--- START ---
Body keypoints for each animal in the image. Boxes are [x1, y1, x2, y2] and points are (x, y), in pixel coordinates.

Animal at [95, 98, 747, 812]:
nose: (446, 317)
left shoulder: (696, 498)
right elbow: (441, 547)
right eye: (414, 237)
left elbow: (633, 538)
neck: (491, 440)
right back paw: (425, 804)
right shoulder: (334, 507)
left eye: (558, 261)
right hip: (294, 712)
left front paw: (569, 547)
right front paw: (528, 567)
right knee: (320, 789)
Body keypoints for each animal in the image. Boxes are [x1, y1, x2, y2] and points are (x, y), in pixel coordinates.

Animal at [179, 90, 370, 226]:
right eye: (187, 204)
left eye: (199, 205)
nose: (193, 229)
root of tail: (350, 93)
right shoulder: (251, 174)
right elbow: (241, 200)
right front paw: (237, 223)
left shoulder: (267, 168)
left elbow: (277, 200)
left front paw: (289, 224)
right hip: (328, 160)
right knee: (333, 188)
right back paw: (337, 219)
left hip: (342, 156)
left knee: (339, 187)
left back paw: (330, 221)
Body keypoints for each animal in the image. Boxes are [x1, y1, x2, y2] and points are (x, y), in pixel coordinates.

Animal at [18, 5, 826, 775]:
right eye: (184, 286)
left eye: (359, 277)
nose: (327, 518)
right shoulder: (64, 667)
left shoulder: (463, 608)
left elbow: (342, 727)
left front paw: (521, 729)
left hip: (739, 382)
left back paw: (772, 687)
--- END ---
--- START ---
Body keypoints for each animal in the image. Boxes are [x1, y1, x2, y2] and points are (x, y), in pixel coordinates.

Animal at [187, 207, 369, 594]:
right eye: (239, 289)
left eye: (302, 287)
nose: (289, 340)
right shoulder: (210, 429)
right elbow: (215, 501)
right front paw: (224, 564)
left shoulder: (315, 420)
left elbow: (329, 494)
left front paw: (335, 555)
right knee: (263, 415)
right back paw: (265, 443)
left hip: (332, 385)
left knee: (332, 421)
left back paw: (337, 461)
--- END ---
--- START ---
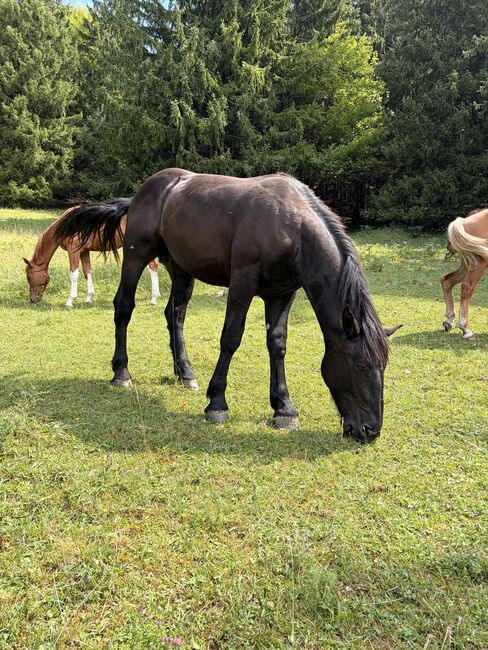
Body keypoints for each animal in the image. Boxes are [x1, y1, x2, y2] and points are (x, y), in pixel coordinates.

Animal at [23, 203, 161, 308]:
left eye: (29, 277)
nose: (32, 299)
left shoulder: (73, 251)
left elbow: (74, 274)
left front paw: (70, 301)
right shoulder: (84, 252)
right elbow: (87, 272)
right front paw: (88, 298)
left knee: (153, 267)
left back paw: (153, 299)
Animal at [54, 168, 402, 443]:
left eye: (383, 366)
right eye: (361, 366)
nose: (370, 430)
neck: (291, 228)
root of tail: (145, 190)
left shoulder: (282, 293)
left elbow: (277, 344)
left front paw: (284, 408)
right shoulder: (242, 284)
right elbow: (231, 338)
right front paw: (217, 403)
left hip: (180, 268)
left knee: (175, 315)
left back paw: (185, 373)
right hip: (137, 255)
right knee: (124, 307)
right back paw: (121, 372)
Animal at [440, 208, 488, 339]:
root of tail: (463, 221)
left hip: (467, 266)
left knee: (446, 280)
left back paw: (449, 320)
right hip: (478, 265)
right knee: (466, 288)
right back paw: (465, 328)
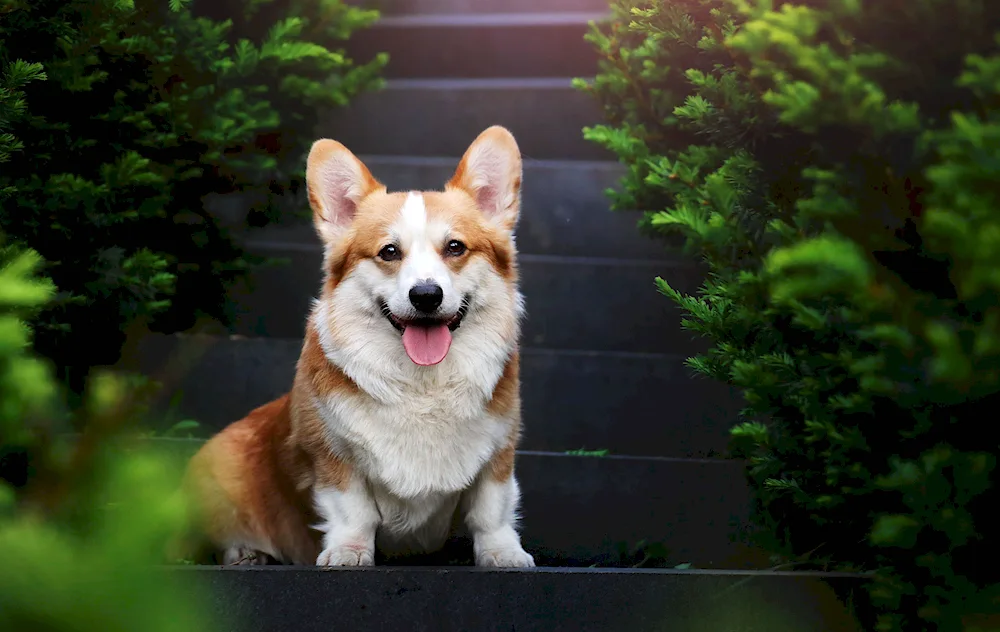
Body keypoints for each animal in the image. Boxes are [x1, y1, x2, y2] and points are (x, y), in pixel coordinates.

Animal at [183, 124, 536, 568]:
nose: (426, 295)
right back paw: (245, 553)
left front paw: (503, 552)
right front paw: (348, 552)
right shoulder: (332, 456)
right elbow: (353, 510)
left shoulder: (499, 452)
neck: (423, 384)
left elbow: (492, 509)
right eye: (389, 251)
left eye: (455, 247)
--- END ---
YOUR INSTRUCTIONS: Please tally the lines of the entries that hold "tail" and give only the resulting number.

SOLUTION: 3